Tue, Apr 03, 2012 - Page 2 News List

Student directors air films at festival

Staff writer, with CNA

Elementary-school aged directors from Taiwan and around the world screened films on the environment, disease and other topics in Taipei on Sunday as part of an international children’s film festival.

The biennial Taiwan International Children’s Film Festival, which began on Thursday and ends this Thursday, mostly features films made by adults that deal with children’s issues.

However, Sunday was devoted to films made by child filmmakers, including 10 short documentaries and animated films produced by Taiwanese elementary school students. The 10 films were the result of a project funded by the Public Television Service Foundation, which organized the festival, to encourage Taiwanese children to shoot their own films.

Sunday’s films, many of which were produced by children from remote areas in Taiwan and abroad, explored issues such as environmental protection, the stigma of HIV/AIDS, disadvantaged children, and family and sibling relationships from a child’s perspective.

Lin Kai-ti, 11, from the outlying island of Kinmen, said he decided to make an animated film about rare white dolphins after learning that a petrochemical plant was scheduled to be built along coastal areas of Changhua County, threatening the dolphins’ migration route.

“I saw the news about the Kuokuang petrochemical project on TV and it made me angry,” said Lin, who dreams of becoming an environmental scientist. “So I decided to make this animation to tell everyone the importance of protecting sea animals.”

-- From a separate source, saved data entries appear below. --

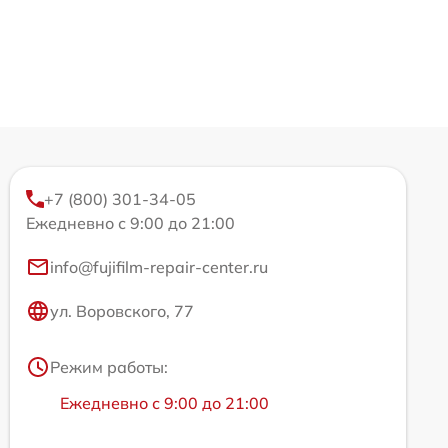
+7 (800) 301-34-05
Ежедневно с 9:00 до 21:00
info@fujifilm-repair-center.ru
ул. Воровского, 77
Режим работы:
Ежедневно с 9:00 до 21:00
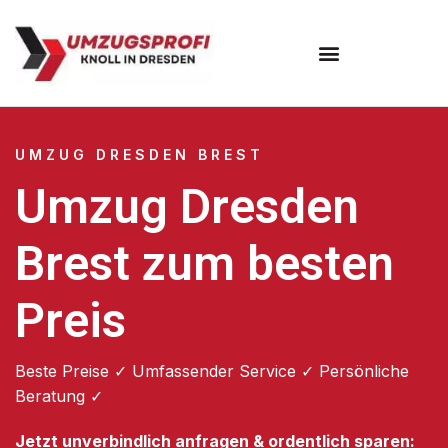
Umzugsunternehmen Dresden
Umzugsservice Dresden
UMZUG DRESDEN BREST
Umzug Dresden
Brest zum besten
Preis
Beste Preise ✓ Umfassender Service ✓ Persönliche
Beratung ✓
Jetzt unverbindlich anfragen & ordentlich sparen:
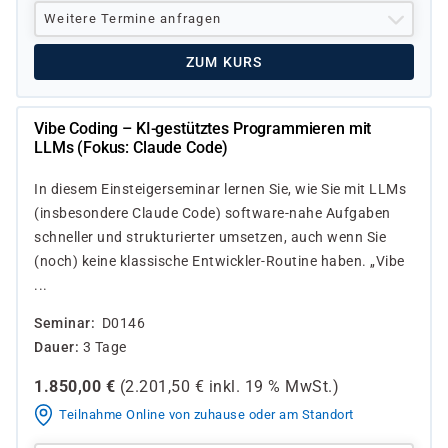
Weitere Termine anfragen
ZUM KURS
Vibe Coding – KI-gestütztes Programmieren mit
LLMs (Fokus: Claude Code)
In diesem Einsteigerseminar lernen Sie, wie Sie mit LLMs
(insbesondere Claude Code) software-nahe Aufgaben
schneller und strukturierter umsetzen, auch wenn Sie
(noch) keine klassische Entwickler-Routine haben. „Vibe
...
Seminar
D0146
Dauer
3 Tage
1.850,00
€
(
2.201,50
€ inkl.
19 %
MwSt.)
Teilnahme Online von zuhause oder am Standort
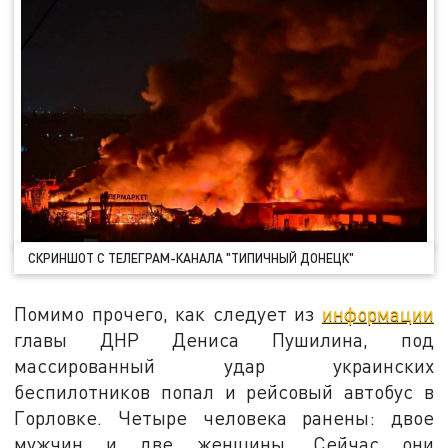
СКРИНШОТ С ТЕЛЕГРАМ-КАНАЛА "ТИПИЧНЫЙ ДОНЕЦК"
Помимо прочего, как следует из
информации
главы ДНР Дениса Пушилина, под
массированный удар украинских
беспилотников попал и рейсовый автобус в
Горловке. Четыре человека ранены: двое
мужчин и две женщины. Сейчас они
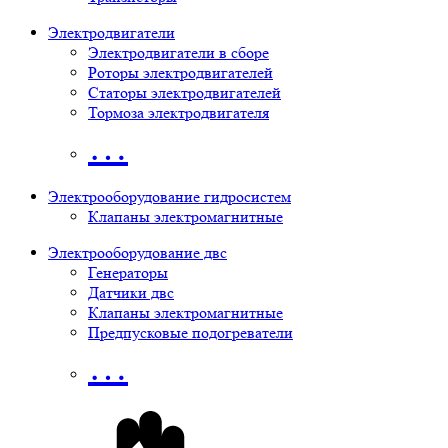
Электродвигатели
Электродвигатели в сборе
Роторы электродвигателей
Статоры электродвигателей
Тормоза электродвигателя
…
Электрооборудование гидросистем
Клапаны электромагнитные
Электрооборудование двс
Генераторы
Датчики двс
Клапаны электромагнитные
Предпусковые подогреватели
…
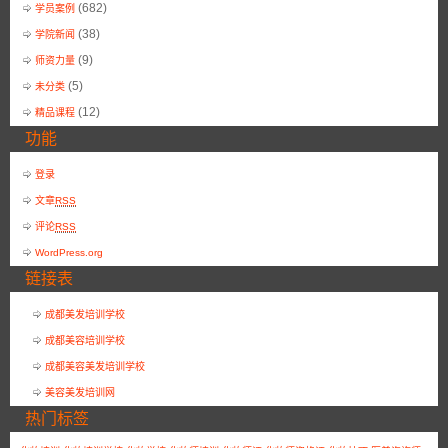
(682)
学员案例
(38)
学院新闻
(9)
师资力量
(5)
未分类
(12)
精品课程
功能
登录
文章
RSS
评论
RSS
WordPress.org
链接表
成都美发培训学校
成都美容培训学校
成都美容美发培训学校
美容美发培训网
热门标签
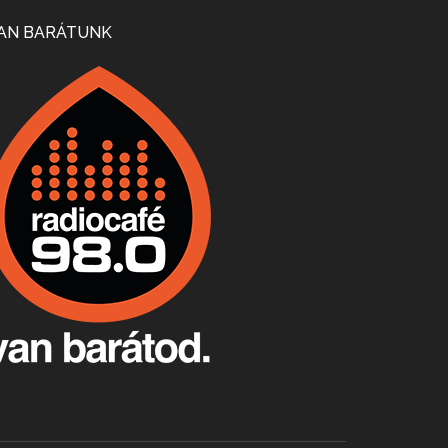
Mi lesz a magyar borágazattal, magyar borral? A kérdés több szempontból is releváns, a gazdasági, környezetei változások sürgős válaszokat igényelnek. Erről beszélgettünk Ercsey Dániellel.
AN BARÁTUNK
A nagy szakácsgeneráció 1. rész - Id. Marchal József és Dobos C. József
Apr 24, 2026 • 00:38:10
Új sorozatunkban a nagy magyarországi szakácsgeneráció tagjairól beszélgetünk: a sorozat első részében a francia születésű, de a magyar konyhára nagy hatást gyakorló Id. Marchal József, és egyik leghíresebb tanítványa, Dobos C. József az alanyaink.
Villány, kékfrankos, Jackfall
Apr 17, 2026 • 00:35:38
Szép nemzetközi versenyeredmények, izgalmas, könnyed, de tartalmas kékfrankosok és portugieserek: ezt a vonalat viszi ma a Jackfall. A lehetőségek mellett vannak azonban kihívások, bőven.
Boston, teadélután, bab és homár
Apr 9, 2026 • 00:37:17
Milyen és mennyi teát öntöttek a bostoni kikötő vizébe, több, mint 250 évvel ezelőtt? És hogy lett a homárból drága étel, amikor régen még a szegények eledele volt és annyi volt belőle, hogy a földekre is hordták tápnak?
Fermentáljunk, a testünk meghálálja!
Apr 3, 2026 • 00:36:07
Egyszerűen fogalmaza: vannak a bélrendszerünkben rossz baktériumok, meg vannak jók. A fermentált élelmiszerekkel a jókat hozzuk előnybe, ráadásul finomat is eszünk – mondja B. Király Györgyi.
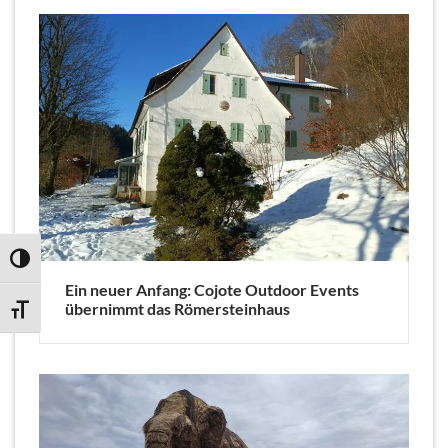
UMSCHALTEN AUF HOHE KONTRASTE
Ein neuer Anfang: Cojote Outdoor Events
übernimmt das Römersteinhaus
SCHRIFT VERGRÖSSERN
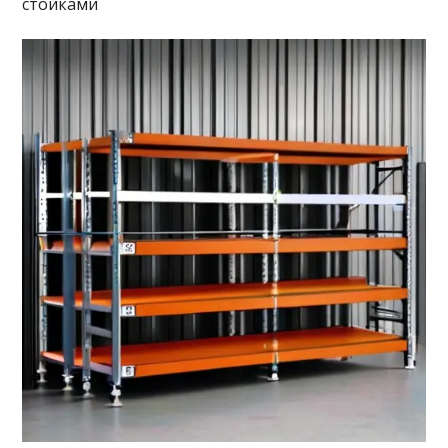
стойками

Lin Yung-chin, Lin’s father and one of three teachers assisting the eight students in the film crew, said the children made their own paper puppet characters and took more than 5,000 photographs for the production, which tells the story of Chinese white dolphins from the future urging human beings to stop polluting the Earth.

In the movie, the human beings fought court cases to help prevent pollution, though Lin Yung-chin said the children had originally thought about having people in the film use violence to resolve the problem.

Meanwhile, youngsters from India presented a film about a 10-year-old girl infected with AIDS to express their concern about people who experience discrimination because of the disease.

“We made this movie because there are lots of people around the world who are suffering from AIDS,” 19-year-old Hima Chandran, the director of the 10-minute film The Savage, told a local audience in a question-and-answer session after the film.

The film is about an Indian girl who was isolated by her peers and community because of the disease.

“We don’t think we can change the attitudes of each and every person in this world, but we would be happy if our movie inspired a few audiences and changed their attitudes toward patients and ex-patients [of AIDS],” said Chandran, the oldest director to screen a film on Sunday.

Sanjeev Sivan, the director who assisted the Indian youngsters in making the film, said he was impressed by a Taiwanese film that discussed the lives of twins and their companionship.

“I could not have done it so naturally. Because it was kids, they were able to do that,” Sivan said.

The festival, the largest of its kind in Asia, will screen 89 feature films, animations, documentaries and TV programs from 27 countries.